→ **What you should do**
In the material beneath, how many lines contain the word "bedeutet"? Give the count alone.

→ **Information**
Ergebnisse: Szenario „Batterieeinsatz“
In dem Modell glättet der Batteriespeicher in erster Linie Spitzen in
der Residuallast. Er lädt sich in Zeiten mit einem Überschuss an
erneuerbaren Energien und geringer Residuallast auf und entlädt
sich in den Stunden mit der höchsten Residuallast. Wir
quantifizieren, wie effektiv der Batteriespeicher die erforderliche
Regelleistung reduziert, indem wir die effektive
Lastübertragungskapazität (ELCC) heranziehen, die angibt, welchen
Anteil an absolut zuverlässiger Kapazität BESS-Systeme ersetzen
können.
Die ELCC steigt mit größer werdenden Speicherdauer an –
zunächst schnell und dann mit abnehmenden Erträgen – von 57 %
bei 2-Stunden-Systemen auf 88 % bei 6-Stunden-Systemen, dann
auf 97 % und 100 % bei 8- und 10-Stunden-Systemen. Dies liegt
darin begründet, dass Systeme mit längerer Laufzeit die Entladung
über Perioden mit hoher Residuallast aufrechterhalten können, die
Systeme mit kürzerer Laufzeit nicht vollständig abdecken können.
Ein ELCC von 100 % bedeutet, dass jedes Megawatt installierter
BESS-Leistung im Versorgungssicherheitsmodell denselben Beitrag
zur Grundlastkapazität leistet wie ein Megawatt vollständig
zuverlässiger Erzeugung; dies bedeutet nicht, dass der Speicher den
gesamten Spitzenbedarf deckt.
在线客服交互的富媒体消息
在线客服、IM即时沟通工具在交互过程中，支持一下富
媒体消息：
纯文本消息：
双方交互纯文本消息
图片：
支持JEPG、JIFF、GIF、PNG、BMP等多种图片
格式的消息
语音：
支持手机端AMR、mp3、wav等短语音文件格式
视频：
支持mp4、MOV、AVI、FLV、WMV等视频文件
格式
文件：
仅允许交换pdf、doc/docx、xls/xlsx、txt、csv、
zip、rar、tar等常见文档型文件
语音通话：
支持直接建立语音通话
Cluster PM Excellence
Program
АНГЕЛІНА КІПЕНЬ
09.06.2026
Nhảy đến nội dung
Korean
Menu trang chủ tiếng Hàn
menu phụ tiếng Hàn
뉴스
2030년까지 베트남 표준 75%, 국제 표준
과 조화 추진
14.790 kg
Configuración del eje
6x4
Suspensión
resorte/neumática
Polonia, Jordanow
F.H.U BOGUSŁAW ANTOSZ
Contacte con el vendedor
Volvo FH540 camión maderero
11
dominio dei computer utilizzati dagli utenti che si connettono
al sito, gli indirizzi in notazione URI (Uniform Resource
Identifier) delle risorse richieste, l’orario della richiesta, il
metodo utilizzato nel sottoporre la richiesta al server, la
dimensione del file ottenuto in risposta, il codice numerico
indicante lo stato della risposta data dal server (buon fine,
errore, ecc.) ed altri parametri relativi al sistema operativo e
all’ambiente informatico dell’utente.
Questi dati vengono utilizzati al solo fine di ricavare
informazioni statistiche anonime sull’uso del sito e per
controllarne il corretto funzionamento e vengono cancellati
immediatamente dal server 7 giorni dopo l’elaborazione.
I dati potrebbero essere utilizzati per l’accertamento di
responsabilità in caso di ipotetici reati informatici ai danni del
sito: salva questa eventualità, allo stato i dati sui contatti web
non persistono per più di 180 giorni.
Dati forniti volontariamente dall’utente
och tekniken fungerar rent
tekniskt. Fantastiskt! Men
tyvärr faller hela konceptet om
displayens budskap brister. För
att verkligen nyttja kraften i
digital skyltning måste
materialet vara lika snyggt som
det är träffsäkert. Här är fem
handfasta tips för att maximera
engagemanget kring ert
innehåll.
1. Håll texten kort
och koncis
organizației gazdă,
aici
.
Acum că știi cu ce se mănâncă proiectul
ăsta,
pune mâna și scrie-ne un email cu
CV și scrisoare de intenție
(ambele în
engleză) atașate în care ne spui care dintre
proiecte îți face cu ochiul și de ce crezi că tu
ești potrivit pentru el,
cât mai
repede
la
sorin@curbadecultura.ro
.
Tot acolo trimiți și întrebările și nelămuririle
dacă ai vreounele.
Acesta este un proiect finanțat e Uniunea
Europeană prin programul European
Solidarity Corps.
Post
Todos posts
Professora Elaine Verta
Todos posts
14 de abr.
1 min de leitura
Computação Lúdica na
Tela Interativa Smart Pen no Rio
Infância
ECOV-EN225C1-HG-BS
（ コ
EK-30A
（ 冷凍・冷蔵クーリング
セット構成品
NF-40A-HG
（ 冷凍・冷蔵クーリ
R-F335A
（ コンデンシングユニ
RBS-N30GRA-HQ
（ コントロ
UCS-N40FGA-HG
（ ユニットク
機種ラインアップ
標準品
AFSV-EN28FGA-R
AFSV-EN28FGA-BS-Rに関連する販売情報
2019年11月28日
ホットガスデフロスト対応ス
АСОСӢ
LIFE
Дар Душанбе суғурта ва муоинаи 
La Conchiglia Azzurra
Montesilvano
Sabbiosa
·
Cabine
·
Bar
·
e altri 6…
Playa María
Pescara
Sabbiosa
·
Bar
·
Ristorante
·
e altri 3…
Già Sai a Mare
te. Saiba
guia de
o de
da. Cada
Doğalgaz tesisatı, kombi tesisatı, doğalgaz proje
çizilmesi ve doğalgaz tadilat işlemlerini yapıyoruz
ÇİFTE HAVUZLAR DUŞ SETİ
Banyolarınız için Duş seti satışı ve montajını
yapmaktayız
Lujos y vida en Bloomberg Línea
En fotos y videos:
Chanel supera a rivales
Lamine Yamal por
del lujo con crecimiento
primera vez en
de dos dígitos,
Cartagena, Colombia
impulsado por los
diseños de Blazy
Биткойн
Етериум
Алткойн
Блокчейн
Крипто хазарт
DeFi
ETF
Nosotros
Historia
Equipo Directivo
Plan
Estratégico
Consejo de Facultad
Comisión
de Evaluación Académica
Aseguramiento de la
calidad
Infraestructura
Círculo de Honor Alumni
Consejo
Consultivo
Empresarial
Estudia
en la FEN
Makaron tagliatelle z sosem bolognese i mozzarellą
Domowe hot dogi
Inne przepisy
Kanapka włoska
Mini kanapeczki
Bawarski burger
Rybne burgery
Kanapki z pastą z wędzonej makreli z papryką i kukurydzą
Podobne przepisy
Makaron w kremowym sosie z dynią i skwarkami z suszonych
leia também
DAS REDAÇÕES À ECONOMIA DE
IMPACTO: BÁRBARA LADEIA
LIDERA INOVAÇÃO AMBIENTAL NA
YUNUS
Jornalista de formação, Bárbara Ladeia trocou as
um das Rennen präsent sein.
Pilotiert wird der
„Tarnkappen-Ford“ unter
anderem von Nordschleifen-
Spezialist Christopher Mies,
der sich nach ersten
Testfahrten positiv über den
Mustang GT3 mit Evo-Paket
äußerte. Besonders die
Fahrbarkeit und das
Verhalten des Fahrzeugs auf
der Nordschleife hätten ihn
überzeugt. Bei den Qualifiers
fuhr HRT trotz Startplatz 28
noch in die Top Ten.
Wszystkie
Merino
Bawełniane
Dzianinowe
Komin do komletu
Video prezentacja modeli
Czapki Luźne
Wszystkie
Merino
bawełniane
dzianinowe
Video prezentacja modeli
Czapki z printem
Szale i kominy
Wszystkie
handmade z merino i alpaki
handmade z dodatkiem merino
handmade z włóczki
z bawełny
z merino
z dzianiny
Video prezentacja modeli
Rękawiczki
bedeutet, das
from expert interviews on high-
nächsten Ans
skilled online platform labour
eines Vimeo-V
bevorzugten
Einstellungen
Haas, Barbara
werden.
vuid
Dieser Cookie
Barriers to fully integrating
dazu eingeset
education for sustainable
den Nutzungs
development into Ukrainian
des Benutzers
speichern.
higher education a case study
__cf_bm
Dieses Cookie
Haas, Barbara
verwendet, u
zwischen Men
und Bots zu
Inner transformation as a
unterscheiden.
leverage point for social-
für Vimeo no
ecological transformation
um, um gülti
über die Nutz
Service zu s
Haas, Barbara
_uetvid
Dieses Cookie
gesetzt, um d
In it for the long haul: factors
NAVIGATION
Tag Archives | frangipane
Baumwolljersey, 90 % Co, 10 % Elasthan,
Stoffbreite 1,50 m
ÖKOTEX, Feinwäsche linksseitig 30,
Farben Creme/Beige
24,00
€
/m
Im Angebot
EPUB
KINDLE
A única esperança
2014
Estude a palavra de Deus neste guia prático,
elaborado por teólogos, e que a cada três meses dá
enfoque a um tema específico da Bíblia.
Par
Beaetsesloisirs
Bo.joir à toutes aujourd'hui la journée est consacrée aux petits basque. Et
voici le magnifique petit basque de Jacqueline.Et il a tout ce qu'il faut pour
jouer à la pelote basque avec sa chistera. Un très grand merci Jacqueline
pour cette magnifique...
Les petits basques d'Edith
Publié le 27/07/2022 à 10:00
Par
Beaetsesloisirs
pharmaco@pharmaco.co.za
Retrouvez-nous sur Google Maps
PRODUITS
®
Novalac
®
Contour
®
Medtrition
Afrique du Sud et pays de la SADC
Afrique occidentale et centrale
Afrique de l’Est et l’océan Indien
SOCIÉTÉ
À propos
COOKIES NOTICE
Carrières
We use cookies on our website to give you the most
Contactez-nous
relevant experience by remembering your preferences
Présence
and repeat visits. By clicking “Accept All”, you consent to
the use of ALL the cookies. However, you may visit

→ **Result of this task**
3